Affiliated Transactions. The affiliated transactions provisions of the Florida Business Corporation Act are designed to deter hostile takeovers. These provisions protect minority shareholders in merger offers by ensuring that specific transactions are either approved by an appropriate number of disinterested directors or shareholders, or result in a "fair price" to all shareholders. The effect of these provisions, however, may be to discourage takeovers of the Company.
No Cumulative Voting. Under Florida law, the right to vote cumulatively does not exist unless the articles of incorporation specifically authorizes cumulative voting. The Company’s Articles of Incorporation, as amended (the “Articles of Incorporation”), do not grant shareholders the right to vote cumulatively. The inability of a shareholder to cumulate votes for directors could prevent a challenger to the incumbent Board from being able to obtain representation on the Board.

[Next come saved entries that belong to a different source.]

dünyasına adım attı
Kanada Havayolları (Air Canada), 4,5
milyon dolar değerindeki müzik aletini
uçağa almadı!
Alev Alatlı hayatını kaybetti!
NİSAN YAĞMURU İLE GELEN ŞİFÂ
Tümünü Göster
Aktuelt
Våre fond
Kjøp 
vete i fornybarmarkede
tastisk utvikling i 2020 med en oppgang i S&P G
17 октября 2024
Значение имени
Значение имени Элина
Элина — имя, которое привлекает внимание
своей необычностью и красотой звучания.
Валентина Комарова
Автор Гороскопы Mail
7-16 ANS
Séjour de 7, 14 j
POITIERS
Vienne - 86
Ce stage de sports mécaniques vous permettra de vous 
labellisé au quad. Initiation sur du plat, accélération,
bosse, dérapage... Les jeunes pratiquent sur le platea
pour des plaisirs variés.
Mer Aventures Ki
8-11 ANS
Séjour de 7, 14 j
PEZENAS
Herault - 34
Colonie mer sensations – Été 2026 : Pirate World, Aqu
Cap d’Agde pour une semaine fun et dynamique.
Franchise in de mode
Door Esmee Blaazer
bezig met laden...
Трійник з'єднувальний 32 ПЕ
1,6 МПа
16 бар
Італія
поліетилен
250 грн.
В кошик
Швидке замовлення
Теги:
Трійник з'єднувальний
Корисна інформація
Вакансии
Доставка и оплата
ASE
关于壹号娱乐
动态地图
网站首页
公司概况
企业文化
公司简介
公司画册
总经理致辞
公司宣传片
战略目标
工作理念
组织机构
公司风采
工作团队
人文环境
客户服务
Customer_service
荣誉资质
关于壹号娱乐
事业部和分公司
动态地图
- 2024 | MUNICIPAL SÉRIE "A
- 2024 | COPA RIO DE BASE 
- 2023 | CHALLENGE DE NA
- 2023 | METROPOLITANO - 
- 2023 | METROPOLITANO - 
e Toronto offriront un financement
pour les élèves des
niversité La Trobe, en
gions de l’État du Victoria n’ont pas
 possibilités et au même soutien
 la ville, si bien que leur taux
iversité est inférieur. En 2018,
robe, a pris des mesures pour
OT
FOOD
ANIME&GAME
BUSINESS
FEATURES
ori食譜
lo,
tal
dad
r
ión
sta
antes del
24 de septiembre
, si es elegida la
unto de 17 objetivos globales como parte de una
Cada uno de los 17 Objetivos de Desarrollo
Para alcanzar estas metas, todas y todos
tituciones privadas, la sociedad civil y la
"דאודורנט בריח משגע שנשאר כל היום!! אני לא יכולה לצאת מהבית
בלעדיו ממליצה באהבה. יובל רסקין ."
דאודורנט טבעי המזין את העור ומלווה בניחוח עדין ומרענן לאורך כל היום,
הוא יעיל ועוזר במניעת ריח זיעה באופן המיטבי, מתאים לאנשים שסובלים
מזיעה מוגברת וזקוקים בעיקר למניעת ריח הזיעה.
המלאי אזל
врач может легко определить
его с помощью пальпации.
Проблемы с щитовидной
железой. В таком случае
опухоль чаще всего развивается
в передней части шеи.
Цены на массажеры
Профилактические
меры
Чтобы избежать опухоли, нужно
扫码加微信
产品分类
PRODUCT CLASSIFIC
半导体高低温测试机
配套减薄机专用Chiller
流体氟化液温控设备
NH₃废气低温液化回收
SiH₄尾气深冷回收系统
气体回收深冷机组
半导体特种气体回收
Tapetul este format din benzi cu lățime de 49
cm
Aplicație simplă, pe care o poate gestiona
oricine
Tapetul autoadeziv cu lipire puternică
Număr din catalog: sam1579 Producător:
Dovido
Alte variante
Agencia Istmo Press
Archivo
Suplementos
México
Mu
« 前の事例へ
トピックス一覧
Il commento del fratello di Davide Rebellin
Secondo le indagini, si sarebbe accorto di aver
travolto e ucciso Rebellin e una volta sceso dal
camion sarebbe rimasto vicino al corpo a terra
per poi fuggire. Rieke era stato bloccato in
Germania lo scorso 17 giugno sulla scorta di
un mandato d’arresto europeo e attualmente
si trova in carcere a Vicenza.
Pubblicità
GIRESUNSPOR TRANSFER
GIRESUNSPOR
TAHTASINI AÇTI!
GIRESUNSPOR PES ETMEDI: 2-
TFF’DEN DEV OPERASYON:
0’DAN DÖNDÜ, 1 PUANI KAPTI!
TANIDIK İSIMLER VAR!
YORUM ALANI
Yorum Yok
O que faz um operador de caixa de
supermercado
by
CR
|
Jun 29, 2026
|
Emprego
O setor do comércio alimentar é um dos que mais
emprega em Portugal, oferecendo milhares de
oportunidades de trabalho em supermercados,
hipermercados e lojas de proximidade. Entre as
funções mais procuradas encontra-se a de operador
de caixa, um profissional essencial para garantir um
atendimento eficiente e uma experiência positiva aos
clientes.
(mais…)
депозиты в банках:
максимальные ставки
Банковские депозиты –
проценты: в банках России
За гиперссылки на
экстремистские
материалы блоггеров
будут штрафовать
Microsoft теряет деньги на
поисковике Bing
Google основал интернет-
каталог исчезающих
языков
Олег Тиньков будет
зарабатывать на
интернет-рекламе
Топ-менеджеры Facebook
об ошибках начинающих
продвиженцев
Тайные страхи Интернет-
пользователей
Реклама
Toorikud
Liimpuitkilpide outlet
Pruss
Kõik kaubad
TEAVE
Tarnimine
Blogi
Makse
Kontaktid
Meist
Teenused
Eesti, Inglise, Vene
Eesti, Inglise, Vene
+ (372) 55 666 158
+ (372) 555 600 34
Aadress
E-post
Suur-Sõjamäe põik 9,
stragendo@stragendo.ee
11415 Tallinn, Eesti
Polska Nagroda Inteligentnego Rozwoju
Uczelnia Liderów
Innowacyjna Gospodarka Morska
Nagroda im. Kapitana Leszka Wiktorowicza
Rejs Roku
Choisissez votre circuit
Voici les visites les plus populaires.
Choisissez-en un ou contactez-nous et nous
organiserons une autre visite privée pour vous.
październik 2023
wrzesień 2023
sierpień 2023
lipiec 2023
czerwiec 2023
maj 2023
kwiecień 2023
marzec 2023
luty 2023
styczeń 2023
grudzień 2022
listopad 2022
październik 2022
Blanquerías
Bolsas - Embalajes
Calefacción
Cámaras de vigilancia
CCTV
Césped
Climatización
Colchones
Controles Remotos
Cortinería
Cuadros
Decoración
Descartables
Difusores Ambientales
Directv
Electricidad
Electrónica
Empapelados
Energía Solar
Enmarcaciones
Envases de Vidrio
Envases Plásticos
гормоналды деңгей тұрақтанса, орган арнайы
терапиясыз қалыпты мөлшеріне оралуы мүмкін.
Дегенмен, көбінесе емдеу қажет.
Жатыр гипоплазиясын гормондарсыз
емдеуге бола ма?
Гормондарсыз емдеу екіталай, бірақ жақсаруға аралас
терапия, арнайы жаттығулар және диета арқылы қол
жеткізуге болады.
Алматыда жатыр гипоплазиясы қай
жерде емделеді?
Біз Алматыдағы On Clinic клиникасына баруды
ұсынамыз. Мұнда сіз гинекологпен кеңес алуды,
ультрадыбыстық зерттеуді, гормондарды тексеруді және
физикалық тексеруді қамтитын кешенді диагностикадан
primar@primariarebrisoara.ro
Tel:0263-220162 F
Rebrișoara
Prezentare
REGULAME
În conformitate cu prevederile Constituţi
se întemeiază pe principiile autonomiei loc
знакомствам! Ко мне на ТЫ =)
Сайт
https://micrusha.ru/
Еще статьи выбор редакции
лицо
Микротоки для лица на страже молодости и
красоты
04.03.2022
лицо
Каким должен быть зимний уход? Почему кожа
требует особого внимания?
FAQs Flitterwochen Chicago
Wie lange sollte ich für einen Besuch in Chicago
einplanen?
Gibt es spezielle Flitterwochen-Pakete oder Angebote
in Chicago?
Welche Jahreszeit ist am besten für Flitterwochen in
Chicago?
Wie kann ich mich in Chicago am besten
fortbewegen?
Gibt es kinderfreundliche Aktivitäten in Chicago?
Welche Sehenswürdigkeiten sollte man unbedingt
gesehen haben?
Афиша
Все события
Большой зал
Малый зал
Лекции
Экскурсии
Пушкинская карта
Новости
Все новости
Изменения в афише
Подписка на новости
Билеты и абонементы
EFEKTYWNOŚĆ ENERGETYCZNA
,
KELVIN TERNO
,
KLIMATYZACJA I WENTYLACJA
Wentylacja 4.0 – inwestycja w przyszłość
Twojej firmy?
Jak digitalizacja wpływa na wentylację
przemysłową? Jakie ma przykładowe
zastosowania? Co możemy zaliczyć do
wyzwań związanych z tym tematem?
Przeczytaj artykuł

Blank Check Preferred Stock. The Company believes that the availability of the preferred stock under the Articles of Incorporation provides flexibility in addressing corporate issues that may arise. Having these authorized shares available for issuance will allow the Company to issue shares of preferred stock without the expense and delay of a special shareholders’ meeting. The authorized shares of preferred stock, as well as shares of common stock, will be available for issuance without further action by shareholders, with the exception of any actions required by applicable law or the rules of any stock exchange on which the Company’s securities may be listed. The Company’s Board of Directors will have the power, subject to applicable law, to issue classes or series of preferred stock that could, depending on the terms of the class or series, impede the completion of a merger, tender offer or other takeover attempt.